The Clock Is Ticking: New Test Can Determine Time of Death Up To 10 Days
Determining the exact hour at which someone passed away is a morbid, but necessary, scientific endeavor. Calculating the time of death has been imperative to solving murders, and to recreating the scenes of accidents to understand how events unfolded. The second a person dies, though, their body begins to change in ways that make calculating the time of death an urgent matter. If forensic specialists don’t figure it out before time is up, the knowledge will be lost forever.
A new, unorthodox method for determining the time of death may be the key to extending this crucial window of time. It seems researchers at the University of Salzburg have unlocked the secret to revealing the exact time of death, and they did it using pigs.
By observing the way certain muscle proteins and enzymes degraded in pigs, the scientists developed a new way to calculate time of death, up to almost 200 hours longer than had previously been possible. The researchers saw that some proteins analyzed (including tropomysin and actnin) did not degrade until after 240 hours.
"It is highly likely that all muscle proteins undergo detectable changes at a certain point in time, and this would extend the currently analyzed timeframe even further," said Dr. Peter Steinbacher, the lead researcher of the study, in a press release.
Knowing that specific proteins degrade at specific times after death — and becoming familiar with the timing of their degradation — would allow researchers to determine the exact amount of time since death.
Current methods of calculating the time of death include measuring body temperature, Rigor Mortis and decomposition, and these only allow us to determine the time of death prior to 36 hours.
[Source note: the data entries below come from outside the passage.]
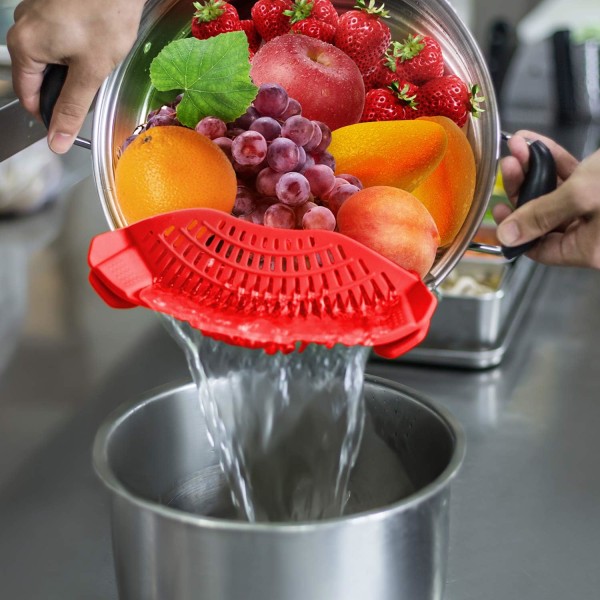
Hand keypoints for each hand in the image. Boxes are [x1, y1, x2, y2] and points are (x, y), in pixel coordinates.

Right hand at [7, 0, 145, 153]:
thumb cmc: (106, 14)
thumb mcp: (90, 73)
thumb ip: (72, 109)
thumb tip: (57, 140)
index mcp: (24, 46)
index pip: (28, 96)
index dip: (50, 115)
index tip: (69, 124)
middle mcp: (22, 26)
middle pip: (38, 76)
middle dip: (64, 89)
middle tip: (93, 88)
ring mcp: (35, 12)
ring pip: (50, 57)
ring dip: (71, 68)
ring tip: (96, 60)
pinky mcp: (51, 5)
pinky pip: (57, 37)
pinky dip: (74, 48)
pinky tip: (94, 43)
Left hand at [494, 130, 599, 268]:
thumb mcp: (584, 195)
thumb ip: (542, 215)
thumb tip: (508, 236)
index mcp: (593, 250)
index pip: (541, 249)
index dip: (516, 229)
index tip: (498, 208)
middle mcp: (598, 236)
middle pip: (546, 217)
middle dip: (524, 186)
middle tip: (509, 163)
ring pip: (560, 195)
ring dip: (537, 169)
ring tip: (520, 147)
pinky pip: (578, 181)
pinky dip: (558, 162)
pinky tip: (538, 145)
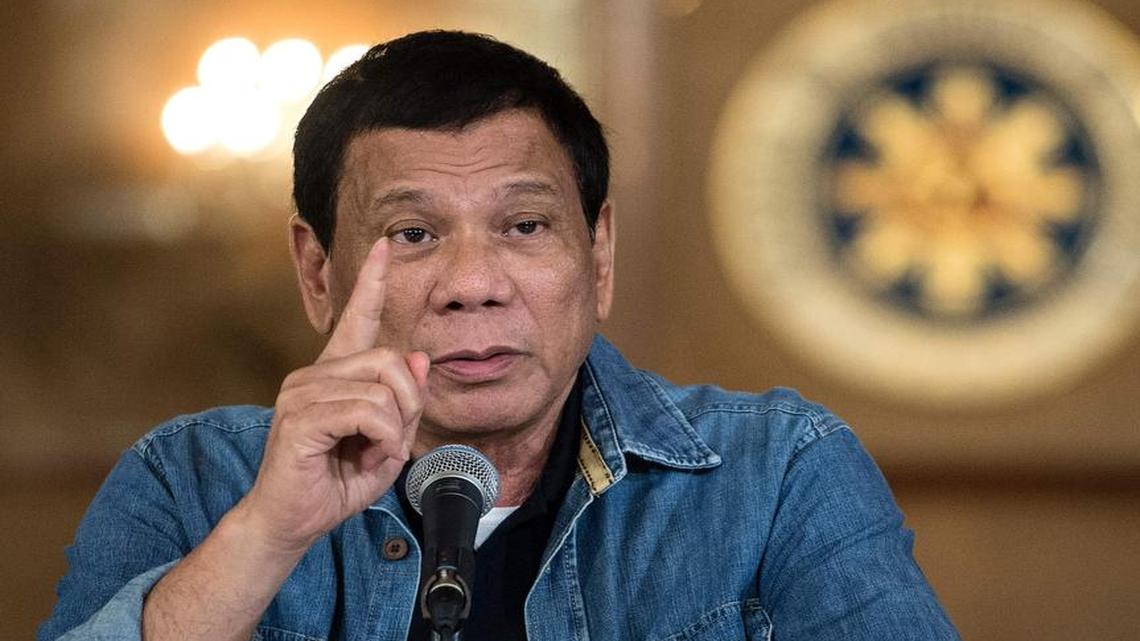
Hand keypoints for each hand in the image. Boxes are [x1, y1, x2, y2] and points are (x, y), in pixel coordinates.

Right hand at [240, 238, 428, 552]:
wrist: (290, 521)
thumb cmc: (334, 483)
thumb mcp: (386, 443)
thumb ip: (404, 403)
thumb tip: (417, 358)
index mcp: (334, 375)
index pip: (356, 317)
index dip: (372, 281)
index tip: (385, 245)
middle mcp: (314, 374)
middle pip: (390, 359)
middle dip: (409, 403)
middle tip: (393, 441)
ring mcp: (302, 392)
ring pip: (382, 388)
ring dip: (394, 429)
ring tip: (372, 455)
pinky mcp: (301, 416)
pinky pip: (367, 412)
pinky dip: (382, 440)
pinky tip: (367, 459)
This new enzyme method would extend the period to 10 days, and initial experiments on human tissues look promising.
"We were able to detect similar changes and exactly the same degradation products in human muscle tissue as we had in our pig study," Steinbacher said.
Using muscle tissue in post-mortem studies is a somewhat novel approach, but offers several valuable advantages. Muscle is the most plentiful tissue in the human body, so finding a sample for testing would never be a problem. The proteins in muscle are well known to scientists, and the methods they use to sample them are relatively simple. Results can be delivered within a day.
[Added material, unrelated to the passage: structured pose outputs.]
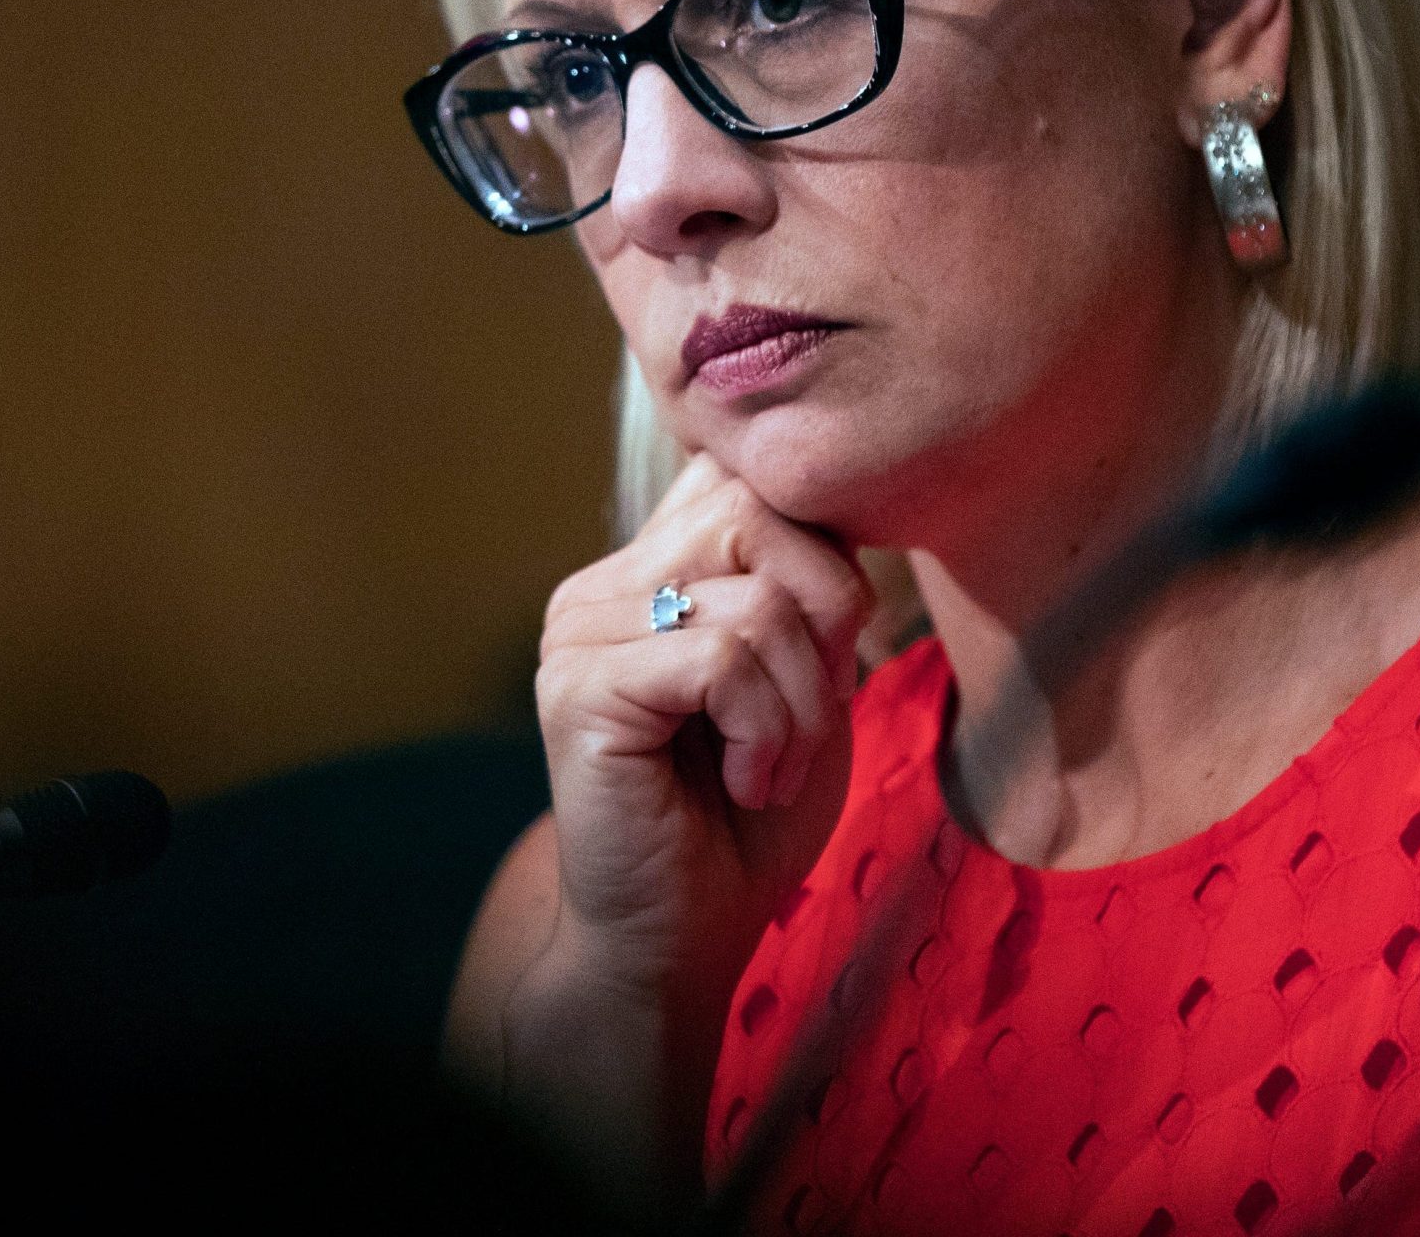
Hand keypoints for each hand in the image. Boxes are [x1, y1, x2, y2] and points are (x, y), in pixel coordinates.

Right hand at [532, 452, 873, 976]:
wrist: (684, 941)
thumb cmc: (752, 819)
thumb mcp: (808, 682)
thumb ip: (811, 589)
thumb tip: (839, 500)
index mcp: (649, 570)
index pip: (746, 477)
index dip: (822, 553)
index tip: (828, 654)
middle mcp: (602, 584)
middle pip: (754, 510)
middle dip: (825, 613)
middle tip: (815, 710)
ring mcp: (580, 631)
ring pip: (753, 598)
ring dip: (802, 700)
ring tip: (775, 766)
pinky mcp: (580, 687)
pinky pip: (722, 660)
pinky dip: (769, 731)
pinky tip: (749, 782)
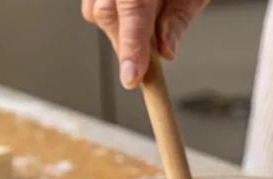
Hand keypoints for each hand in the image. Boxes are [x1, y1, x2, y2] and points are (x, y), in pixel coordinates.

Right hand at [82, 0, 208, 88]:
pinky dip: (113, 15)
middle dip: (124, 43)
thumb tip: (165, 51)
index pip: (133, 8)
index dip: (131, 45)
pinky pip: (95, 1)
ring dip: (117, 30)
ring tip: (144, 31)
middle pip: (106, 11)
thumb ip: (178, 17)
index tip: (132, 77)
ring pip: (95, 9)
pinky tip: (134, 16)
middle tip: (142, 65)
Dr. Stuart Hamilton, a forensic pathologist from the University of Leicester, commented on the research saying it was interesting and valuable, but it will take time before becoming a commonly used method.
He told BBC: "There is so much riding on the time of death in many murders that we will all as a forensic and legal community have to be very convinced that there are no confounding factors before we start relying on this to convict someone."